Exercise » Your task is to restate word for word the line containing "- beer mug [180,378,206,427]" and each line that follows it in the listing, and only those.
──────── Information provided
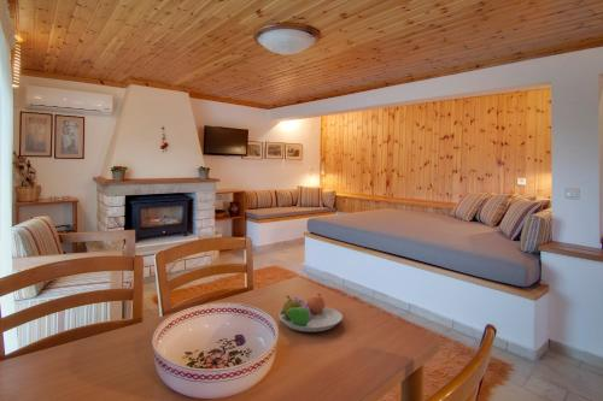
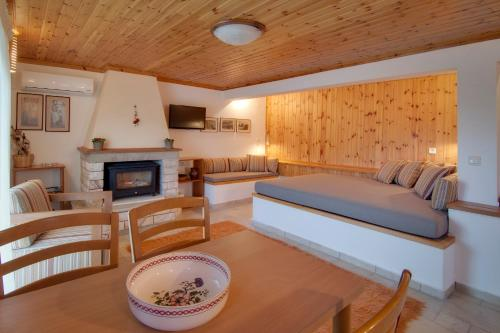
- fruit bowl [277,293,344,332]
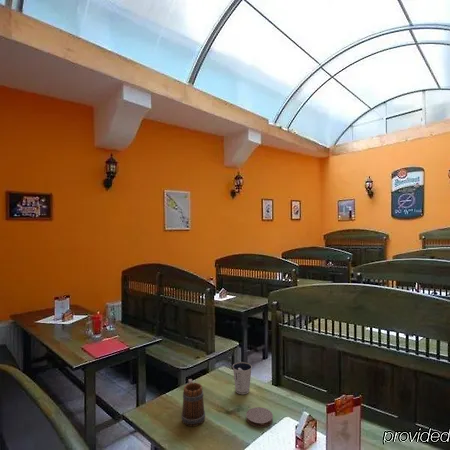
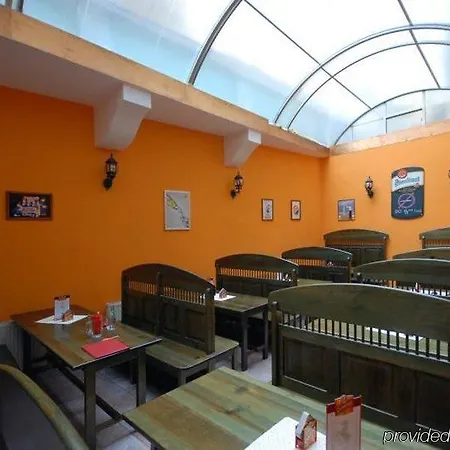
- beer mug [180,378,206,427]
- coaster [245,406,274,428]
- dixie cup [232,361,253,395]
────────────────
Exercise result »
- beer mug [180,378,206,427]
- coaster [245,406,274,428]
- dixie cup [232,361,253,395]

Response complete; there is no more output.